In the listing below, find the line containing "# insgtall libusb, libudev". Write out that line and every line after it to the end, exactly and only those.

Provided data >>
++++
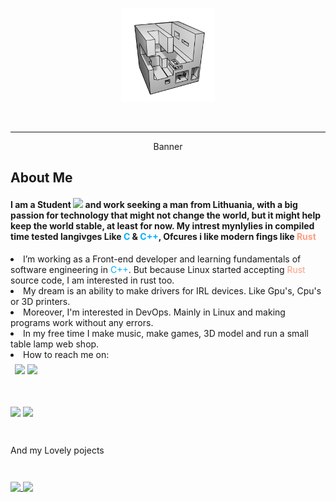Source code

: <div id="header" align="center">
  <p align="center"><img src="./ONE.png" width="150" /></p>
  <p align="center"></p>

  <p align="center">
    <img
      src="https://img.shields.io/github/stars/JustPause?style=flat&color=blue"
      alt=""
      width="46"
    />
    <img
      src="https://komarev.com/ghpvc/?username=justpause&style=flat&color=blue"
      alt=""
      width="85"
    />
  </p>
</div>

---

<div id="Banner" align="center">
  <p width="600" height="300">Banner</p>
</div>

<div>
  <h2>About Me</h2>
  <h4 style="">
    I am a Student
    <img
      src="https://media.giphy.com/media/dxn6fRlTIShoeBr69N/giphy.gif"
      width="15"
    />
    and work seeking a man from Lithuania, with a big passion for technology
    that might not change the world, but it might help keep the world stable, at
    least for now. My intrest mynlylies in compiled time tested langivges Like
    <c style="color: #00b0ff">C</c> & <c style="color: #00b0ff">C++</c>, Ofcures
    i like modern fings like <rust style="color: #ff9e80">Rust</rust>
  </h4>

  <lu>
    <li>
      I’m working as a Front-end developer and learning fundamentals of software
      engineering in <c style="color: #00b0ff">C++</c>. But because Linux
      started accepting <rust style="color: #ff9e80">Rust</rust> source code, I
      am interested in rust too.
    </li>
    <li>
      My dream is an ability to make drivers for IRL devices. Like Gpu's, Cpu's
      or 3D printers.
    </li>
    <li>
      Moreover, I'm interested in DevOps. Mainly in Linux and making programs
      work without any errors.
    </li>
    <li>
      In my free time I make music, make games, 3D model and run a small table
      lamp web shop.
    </li>
    <li>How to reach me on:</li></lu
  >
</div>

<div style="padding: 0.5em">
  <img src=https://img.shields.io/badge/linkedin-Find%20me-0077B5?style=flat/>
  <img
  src=https://img.shields.io/badge/My%20email-%20IamJustStan%40hotmail.com-orange?style=flat>
</div>

<div style="padding-top: 2em">

<picture>
  <source
    srcset="https://github-readme-stats.vercel.app/api?username=justpause&show_icons=true&theme=slateorange&include_all_commits=true"
    media="(prefers-color-scheme: dark), (prefers-color-scheme: no-preference)"
  />

  <source
    srcset="https://github-readme-stats.vercel.app/api?username=justpause&show_icons=true&include_all_commits"
    media="(prefers-color-scheme: light)"
  />

  <img src="https://github-readme-stats.vercel.app/api?username=justpause&show_icons=true"/>
  </picture>

  <picture>
  <source srcset="https://github-readme-stats.vercel.app/api/top-langs/?username=justpause&include_all_commits&langs_count=8&theme=slateorange"
    media="(prefers-color-scheme: dark), (prefers-color-scheme: no-preference)"
  />

  <img src="https://github-readme-stats.vercel.app/api?username=justpause&show_icons=true"/>
  </picture>
</div>

<p style="padding-top: 2em">And my Lovely pojects</p>

<div style="padding-top: 2em; display: block">
  <a href="https://github.com/anuraghazra/github-readme-stats">
    <img
      align="top"
      src="https://github-readme-stats.vercel.app/api/pin/?username=justpause&repo=My-Webside&theme=slateorange"
    />
  </a>
  
  <a href="https://github.com/anuraghazra/convoychat" style="padding-top: 10px;">
    <img
      align="top"
      src="https://github-readme-stats.vercel.app/api/pin/?username=justpause&repo=TickTackTo&theme=slateorange"
    />
  </a>
</div>
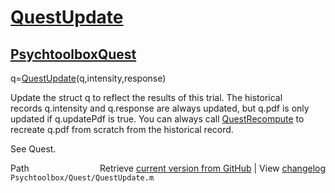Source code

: # [QuestUpdate](QuestUpdate)
## [Psychtoolbox](Psychtoolbox)[Quest](Quest)

q=[QuestUpdate](QuestUpdate)(q,intensity,response)  
  
Update the struct q to reflect the results of this trial. The historical  
records q.intensity and q.response are always updated, but q.pdf is only  
updated if q.updatePdf is true. You can always call [QuestRecompute](QuestRecompute) to  
recreate q.pdf from scratch from the historical record.  
  
See Quest.  




<div class="code_header" style="text-align:right;">
  <span style="float:left;">Path&nbsp;&nbsp;</span> <span class="counter">Retrieve <a href=
  "https://raw.github.com/Psychtoolbox-3/Psychtoolbox-3/beta/Psychtoolbox/Quest/QuestUpdate.m">current version from GitHub</a> | View <a href=
  "https://github.com/Psychtoolbox-3/Psychtoolbox-3/commits/beta/Psychtoolbox/Quest/QuestUpdate.m">changelog</a></span>
</div>
<div class="code">
  <code>Psychtoolbox/Quest/QuestUpdate.m</code>
</div>

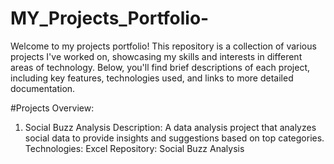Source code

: # MY_Projects_Portfolio-
Welcome to my projects portfolio! This repository is a collection of various projects I've worked on, showcasing my skills and interests in different areas of technology. 
Below, you'll find brief descriptions of each project, including key features, technologies used, and links to more detailed documentation.

#Projects Overview:

1) Social Buzz Analysis
   Description: A data analysis project that analyzes social data to provide insights and suggestions based on top categories.
   Technologies: Excel
   Repository: Social Buzz Analysis
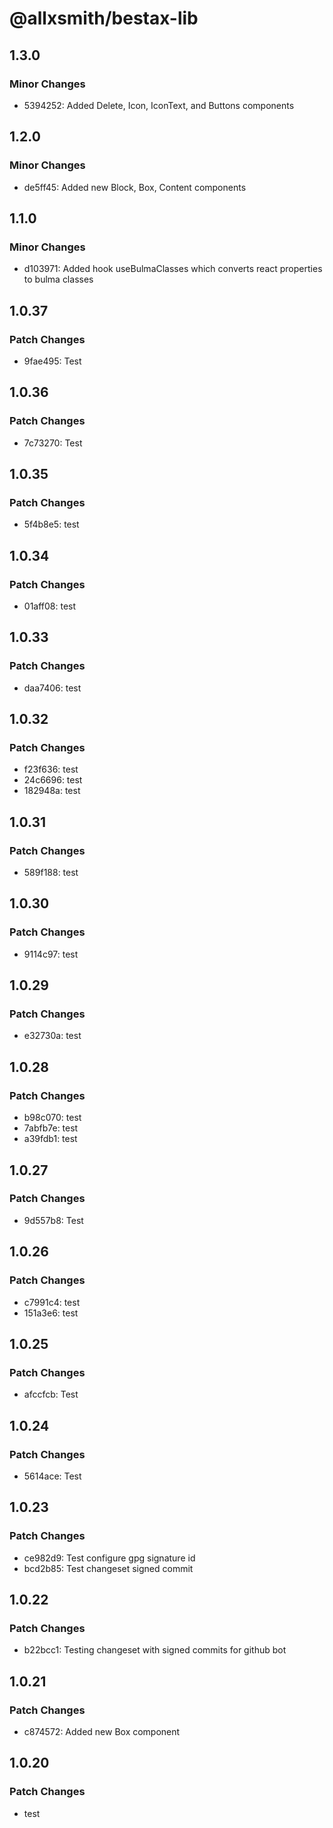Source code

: # @allxsmith/bestax-lib

## 1.3.0

### Minor Changes

- 5394252: Added Delete, Icon, IconText, and Buttons components

## 1.2.0

### Minor Changes

- de5ff45: Added new Block, Box, Content components

## 1.1.0

### Minor Changes

- d103971: Added hook useBulmaClasses which converts react properties to bulma classes

## 1.0.37

### Patch Changes

- 9fae495: Test

## 1.0.36

### Patch Changes

- 7c73270: Test

## 1.0.35

### Patch Changes

- 5f4b8e5: test

## 1.0.34

### Patch Changes

- 01aff08: test

## 1.0.33

### Patch Changes

- daa7406: test

## 1.0.32

### Patch Changes

- f23f636: test
- 24c6696: test
- 182948a: test

## 1.0.31

### Patch Changes

- 589f188: test

## 1.0.30

### Patch Changes

- 9114c97: test

## 1.0.29

### Patch Changes

- e32730a: test

## 1.0.28

### Patch Changes

- b98c070: test
- 7abfb7e: test
- a39fdb1: test

## 1.0.27

### Patch Changes

- 9d557b8: Test

## 1.0.26

### Patch Changes

- c7991c4: test
- 151a3e6: test

## 1.0.25

### Patch Changes

- afccfcb: Test

## 1.0.24

### Patch Changes

- 5614ace: Test

## 1.0.23

### Patch Changes

- ce982d9: Test configure gpg signature id
- bcd2b85: Test changeset signed commit

## 1.0.22

### Patch Changes

- b22bcc1: Testing changeset with signed commits for github bot

## 1.0.21

### Patch Changes

- c874572: Added new Box component

## 1.0.20

### Patch Changes

- test

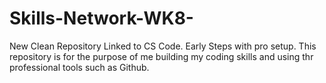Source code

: # Skills-Network-WK8-
New Clean Repository Linked to CS Code.  Early Steps with pro setup. 
This repository is for the purpose of me building my coding skills and using thr professional tools such as Github. 
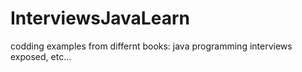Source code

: # InterviewsJavaLearn
codding examples from differnt books: java programming interviews exposed, etc...
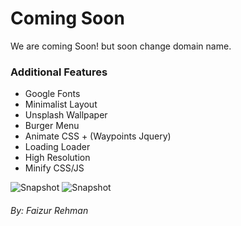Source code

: # Coming Soon
We are coming Soon! but soon change domain name.

### Additional Features
* Google Fonts
* Minimalist Layout
* Unsplash Wallpaper
* Burger Menu
* Animate CSS + (Waypoints Jquery)
* Loading Loader
* High Resolution
* Minify CSS/JS

![Snapshot](https://rawgit.com/fazurrehman/cmg-soon/master/img/layout.jpg "Coming Soon Page")
![Snapshot](https://rawgit.com/fazurrehman/cmg-soon/master/img/performance.jpg)

###### By: Faizur Rehman

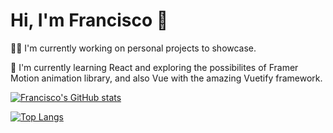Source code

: 
# Hi, I'm Francisco 👋

👩‍💻 I'm currently working on personal projects to showcase.

🧠 I'm currently learning React and exploring the possibilites of Framer Motion animation library, and also Vue with the amazing Vuetify framework.


[![Francisco's GitHub stats](https://github-readme-stats.vercel.app/api?username=aloifran&count_private=true&show_icons=true&theme=transparent)](https://github.com/aloifran/github-readme-stats)

[![Top Langs](https://github-readme-stats.vercel.app/api/top-langs/?username=aloifran&layout=compact&theme=transparent)](https://github.com/aloifran/github-readme-stats)

<!--
**aloifran/aloifran** is a ✨ _special_ ✨ repository because its `README.md` (this file) appears on your GitHub profile.

Here are some ideas to get you started:

- 🔭 I’m currently working on ...
- 🌱 I’m currently learning ...
- 👯 I’m looking to collaborate on ...
- 🤔 I’m looking for help with ...
- 💬 Ask me about ...
- 📫 How to reach me: ...
- 😄 Pronouns: ...
- ⚡ Fun fact: ...
-->
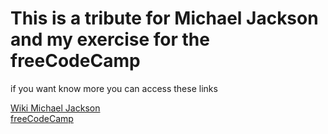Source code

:# This is a tribute for Michael Jackson and my exercise for the freeCodeCamp

if you want know more you can access these links

[Wiki Michael Jackson](https://pt.wikipedia.org/wiki/Michael_Jackson)  
[freeCodeCamp](https://www.freecodecamp.org/)
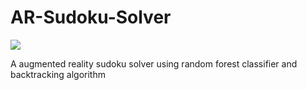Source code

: # AR-Sudoku-Solver
![](https://img.shields.io/badge/python-3.8-blue)

A augmented reality sudoku solver using random forest classifier and backtracking algorithm
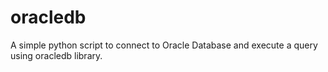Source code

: # oracledb
A simple python script to connect to Oracle Database and execute a query using oracledb library.
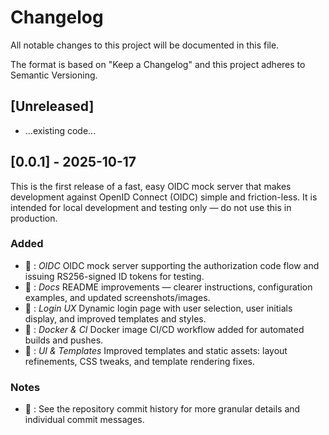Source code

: # Changelog

All notable changes to this project will be documented in this file.

The format is based on "Keep a Changelog" and this project adheres to Semantic Versioning.

## [Unreleased]
- ...existing code...
  
## [0.0.1] - 2025-10-17

This is the first release of a fast, easy OIDC mock server that makes development against OpenID Connect (OIDC) simple and friction-less. It is intended for local development and testing only — do not use this in production.

### Added
- 🚀 : *OIDC* OIDC mock server supporting the authorization code flow and issuing RS256-signed ID tokens for testing.
- 📖 : *Docs* README improvements — clearer instructions, configuration examples, and updated screenshots/images.
- 👥 : *Login UX* Dynamic login page with user selection, user initials display, and improved templates and styles.
- 🐳 : *Docker & CI* Docker image CI/CD workflow added for automated builds and pushes.
- 🎨 : *UI & Templates* Improved templates and static assets: layout refinements, CSS tweaks, and template rendering fixes.

### Notes
- 🔎 : See the repository commit history for more granular details and individual commit messages.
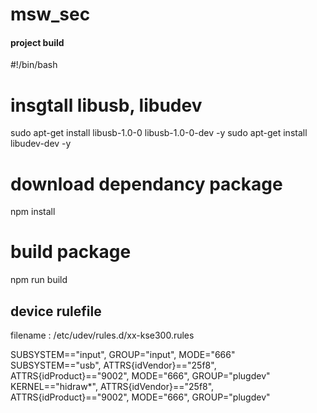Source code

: # msw_sec

#### project build

#!/bin/bash

# insgtall libusb, libudev
sudo apt-get install libusb-1.0-0 libusb-1.0-0-dev -y
sudo apt-get install libudev-dev -y

#  download dependancy package
npm install
#  build package
npm run build



## device rulefile
filename : /etc/udev/rules.d/xx-kse300.rules

SUBSYSTEM=="input", GROUP="input", MODE="666"
SUBSYSTEM=="usb",  ATTRS{idVendor}=="25f8", ATTRS{idProduct}=="9002", MODE="666", GROUP="plugdev"
KERNEL=="hidraw*", ATTRS{idVendor}=="25f8", ATTRS{idProduct}=="9002", MODE="666", GROUP="plugdev"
++++
Response for this exercise >>
# insgtall libusb, libudev
sudo apt-get install libusb-1.0-0 libusb-1.0-0-dev -y
sudo apt-get install libudev-dev -y

#  download dependancy package
npm install
#  build package
npm run build



## device rulefile
filename : /etc/udev/rules.d/xx-kse300.rules

SUBSYSTEM=="input", GROUP="input", MODE="666"
SUBSYSTEM=="usb",  ATTRS{idVendor}=="25f8", ATTRS{idProduct}=="9002", MODE="666", GROUP="plugdev"
KERNEL=="hidraw*", ATTRS{idVendor}=="25f8", ATTRS{idProduct}=="9002", MODE="666", GROUP="plugdev"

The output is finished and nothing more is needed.